The lanostane-type triterpenoids isolated from G. lucidum can be categorized as Ganoderma alcohols because of the hydroxyl group on the lanostane part or as Ganoderma acids because of the carboxyl group on the side chain. Triterpenoids can be extracted from Ganoderma with organic solvents or aqueous solutions. Pure triterpenoids are obtained with organic solvents, while aqueous mixtures yield triterpenoids that may also contain polysaccharides. Various methods are used to extract triterpenoids, such as microwave extraction, ultrasonic extraction, Soxhlet extraction, solvent extraction at elevated temperature etc. (Chen et al., 2007; Taofiq et al., 2017; Oludemi et al., 2018). The aim is to break the cell walls and gain access to the pharmacological active ingredients. However, extraction with hazardous organic solvents is harmful. For this reason, there is a growing trend toward the use of environmentally friendly technologies that avoid the use of hazardous organic solvents. One such technology is supercritical extraction. Dat et al. (2022) used supercritical CO2 to extract triterpenoids from Ganoderma. They demonstrated the cytotoxic effect of G. lucidum extract on cancer cells kb, HepG2, Lu, and MCF7 which indicate the potential of G. lucidum extract as an anticancer agent. Extensive laboratory and preclinical studies show that several purified triterpenes or triterpene-containing extracts of G. lucidum have a direct anticancer effect. For this reason, it is very important what technique is used, and in particular, what type of solvent is used to obtain a particular component.
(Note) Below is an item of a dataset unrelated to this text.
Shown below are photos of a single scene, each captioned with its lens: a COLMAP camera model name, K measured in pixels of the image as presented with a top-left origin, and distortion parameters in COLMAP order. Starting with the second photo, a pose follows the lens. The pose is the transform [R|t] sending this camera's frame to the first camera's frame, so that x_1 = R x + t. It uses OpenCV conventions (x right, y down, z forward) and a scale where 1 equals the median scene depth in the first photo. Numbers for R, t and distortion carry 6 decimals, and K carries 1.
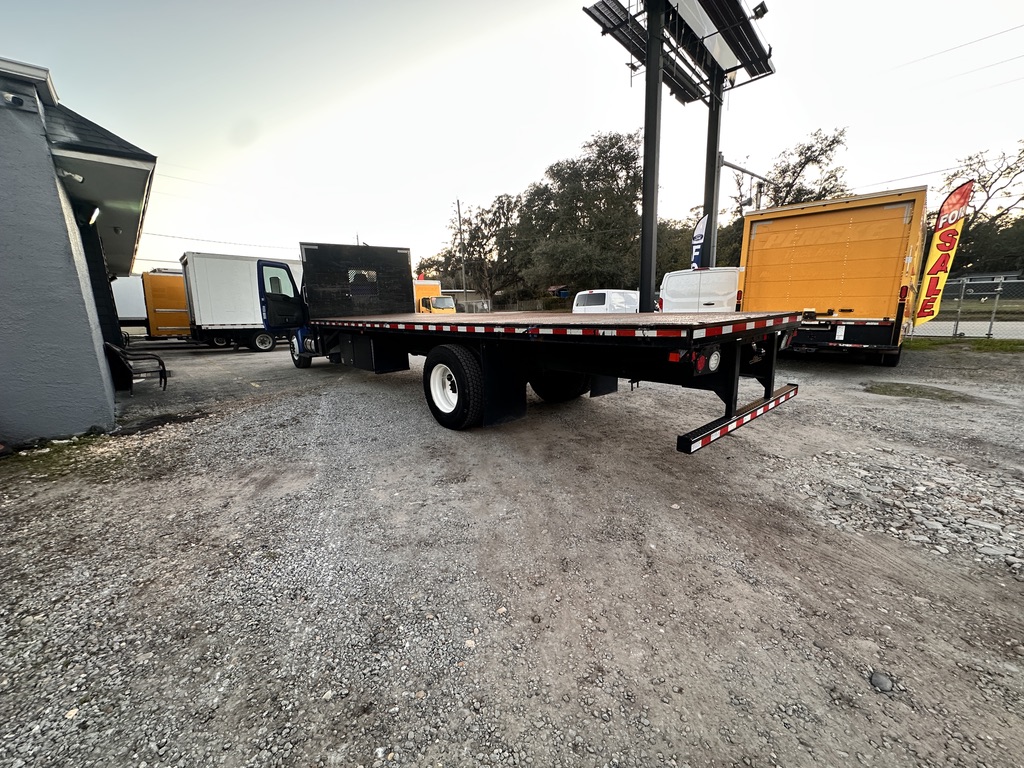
lens RADIAL K [[407.1, 0, 512.0], [0, 407.1, 384.0], [0, 0, 1]] dist [-0.002300, -0.000222]
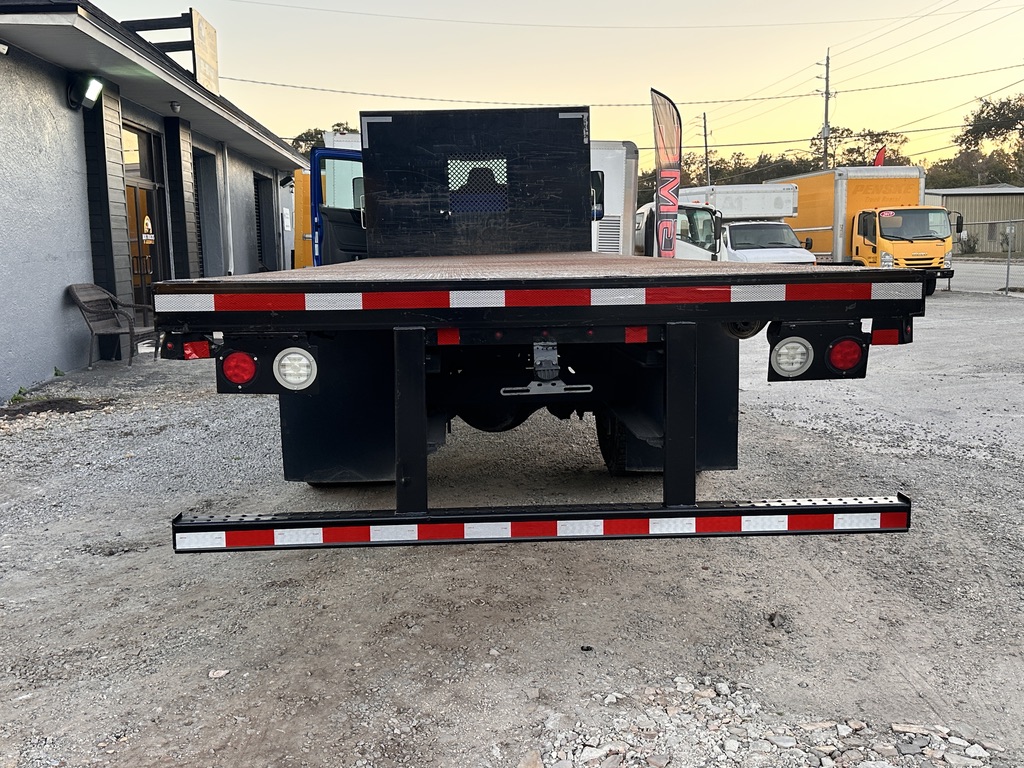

Therefore, it is necessary to consider the extraction of triterpenoids by more environmentally friendly extraction methods. Therefore, SC-CO2 extraction could be considered as an alternative and important method for the production of high quality compounds. Analytical methods for the characterisation and quantification of triterpenoids include: gas chromatography, liquid chromatography, thin-layer chromatography, supercritical fluid chromatography, NMR spectroscopy, capillary electrophoresis, and X-ray spectroscopy (Xu et al., 2018).